Pedro Calderón se obliga de pagar a Melchor Juárez, 750 pesos de oro común, los cuales son el precio de la Venta de la Hoya y dos caballerías de tierra que le vendió.
Pedro Calderón, dueño de la Venta de la Hoya, haciendo deuda ajena suya, se obligó a pagar 350 pesos de oro común a Juan de Tejada, en un plazo de seis meses.

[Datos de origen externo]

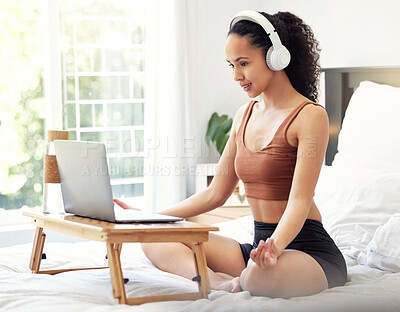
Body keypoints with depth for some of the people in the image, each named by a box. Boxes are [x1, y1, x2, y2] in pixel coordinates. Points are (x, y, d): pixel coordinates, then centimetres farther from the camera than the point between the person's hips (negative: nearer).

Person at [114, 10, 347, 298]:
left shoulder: (310, 116, -11)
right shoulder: (245, 116, 13)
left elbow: (300, 201, -21)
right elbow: (215, 193, 16)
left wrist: (274, 247, -40)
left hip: (309, 248, -8)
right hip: (261, 245, 8)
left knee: (261, 276, -43)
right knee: (154, 239, -5)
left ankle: (237, 282, -8)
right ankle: (220, 282, -28)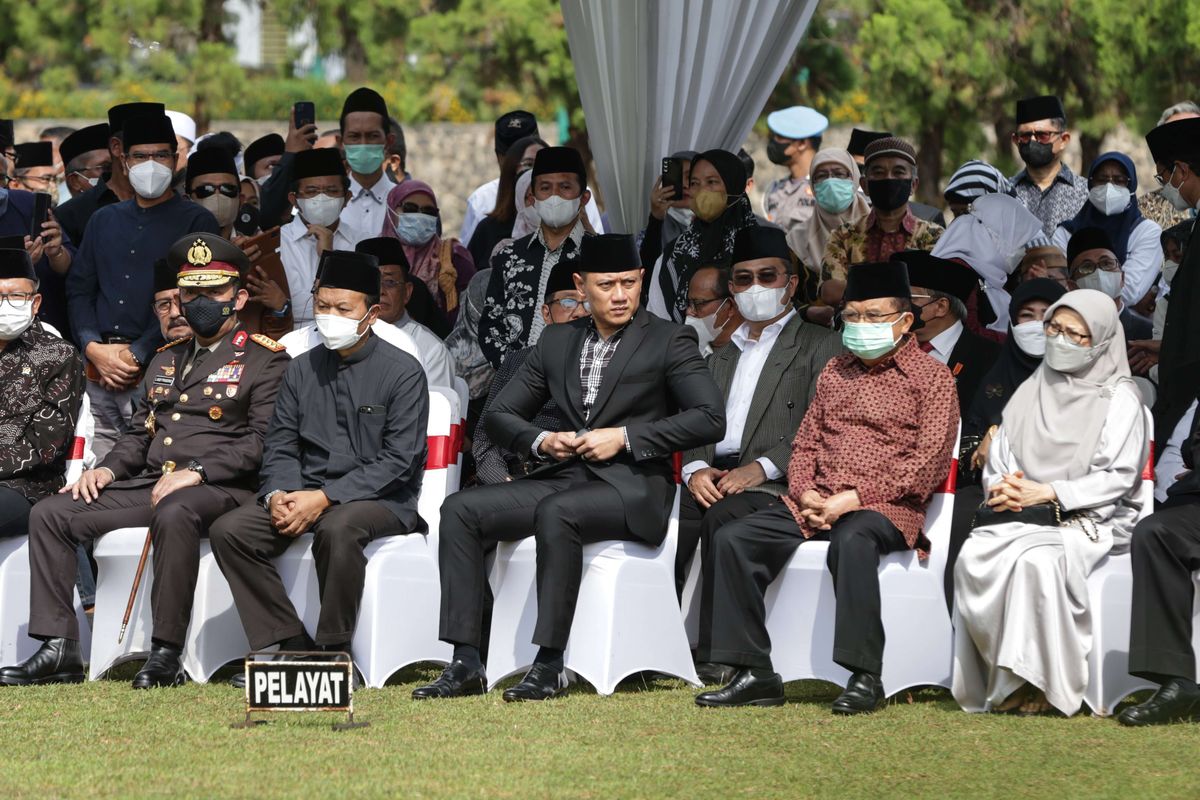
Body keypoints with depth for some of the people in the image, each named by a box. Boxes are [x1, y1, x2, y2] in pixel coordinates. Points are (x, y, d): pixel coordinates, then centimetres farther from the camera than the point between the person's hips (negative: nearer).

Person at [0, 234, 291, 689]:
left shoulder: (265, 360, 3)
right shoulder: (165, 360, 25)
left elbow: (263, 441, -10)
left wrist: (197, 472, -20)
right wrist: (108, 469, 4)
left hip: (218, 489, -7)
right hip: (150, 482, 7)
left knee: (173, 516, -42)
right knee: (50, 515, -10)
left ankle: (166, 655, -36)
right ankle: (59, 650, -15)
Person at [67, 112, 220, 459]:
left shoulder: (195, 221, 4)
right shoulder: (104, 220, 20)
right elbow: (79, 289, 17)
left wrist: (135, 355, -10)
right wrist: (94, 348, -1)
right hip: (99, 372, 5)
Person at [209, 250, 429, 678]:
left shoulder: (402, 373, -3)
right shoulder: (301, 370, 14)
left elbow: (398, 462, -11)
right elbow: (280, 446, 12)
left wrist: (325, 498, -19)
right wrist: (278, 494, -11)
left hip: (378, 499, -5)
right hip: (303, 493, 5)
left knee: (337, 528, -39)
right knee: (229, 530, -19)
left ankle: (335, 652, -24)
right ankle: (292, 643, -17)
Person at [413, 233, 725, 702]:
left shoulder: (668, 342, 2)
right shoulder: (557, 342, 16)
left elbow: (709, 418, -10)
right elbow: (500, 416, 17)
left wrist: (625, 437, -15)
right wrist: (540, 442, -5)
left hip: (633, 488, -6)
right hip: (563, 478, 6)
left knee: (555, 513, -36)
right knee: (460, 510, -15)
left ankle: (550, 665, -32)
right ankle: (465, 663, -19)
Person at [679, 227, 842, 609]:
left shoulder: (822, 346, 10)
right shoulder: (720, 359, 31)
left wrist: (762, 468, -15)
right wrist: (695, 469, -2)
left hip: (773, 485, -4)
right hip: (712, 483, 5)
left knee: (723, 516, -37)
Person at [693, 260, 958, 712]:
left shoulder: (930, 377, 2)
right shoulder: (835, 372, 22)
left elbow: (928, 462, -8)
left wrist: (853, 498, -15)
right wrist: (806, 494, -2)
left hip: (884, 506, -6)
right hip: (815, 504, 6)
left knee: (851, 540, -40)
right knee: (732, 539, -15)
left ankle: (865, 677, -36)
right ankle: (755, 674, -16)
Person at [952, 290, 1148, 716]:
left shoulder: (1119, 400, 5)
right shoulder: (1031, 392, 20)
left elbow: (1118, 477, -5)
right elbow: (997, 461, 18)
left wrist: (1049, 493, -14)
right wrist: (1003, 487, -6)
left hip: (1087, 521, -4)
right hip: (1017, 514, 5)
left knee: (1038, 561, -38)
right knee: (973, 558, -29)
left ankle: (1038, 683, -31)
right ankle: (994, 679, -26)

El Lic. Don Antonio Moreno, Promotor Fiscal de este obispado, dio su poder cumplido a Domingo de Oliveros, vecino de Jalapa, para que dé en arrendamiento la Venta de la Hoya que quedó por fin y muerte del Doctor Don José de Carmona Tamariz, Racionero de la Catedral de esta ciudad, obligando a dicho Fisco Eclesiástico a la seguridad del arrendamiento.
El Dr. Don Andrés Sáenz de la Peña, Arcediano de la catedral de esta ciudad, con poder del Lic. Don Antonio de Tamariz Carmona [Carmona Tamariz], Canónigo de la Catedral de Valladolid, obispado de Michoacán, heredero de su hermano el Doctor Don José de Carmona Tamariz, lo substituye en Domingo de Oliveros, vecino de Jalapa, para que pueda dar en arrendamiento la Venta de la Hoya que quedó por bienes de dicho su hermano,
Diego Luis, vecino de la Venta de la Hoya, en esta provincia, se obligó a pagar a Pedro de Ledezma y al Lic. Don Juan Díez de la Barrera, presbítero, 188 pesos de oro común que le restó debiendo el ajustamiento de cuentas que tuvieron, para fin del mes de septiembre del presente año, juntos en una paga.
Pedro Calderón, dueño de la Venta de La Hoya, vende a Diego Luis, vecino de Jalapa, un negro llamado Francisco, de nación Angola, de 16 años de edad, libre de hipoteca, empeño ni enajenación, por el precio de 400 pesos de oro común.
Fernando del Castillo, vecino de la provincia de Jalapa, se obligó a pagar a Pedro Calderón, dueño de la Venta de la Hoya, 400 pesos de oro común, precio de ocho bestias mulares, a 50 pesos de oro común cada una, en esta manera: 100 pesos para dentro de seis días; 150 pesos siete meses después de la fecha de esta escritura y los otros 150 pesos, de allí en siete meses adelante.
Melchor de los Reyes, vecino de Jalapa, se obligó a pagar a Francisco González Gallón, o al Capitán Thomé Pérez Miela, 745 pesos de oro común que restan del valor de dos negros llamados Manuel y Francisco, de nación Angola, para fin del mes de marzo de 1620, todos juntos en una paga.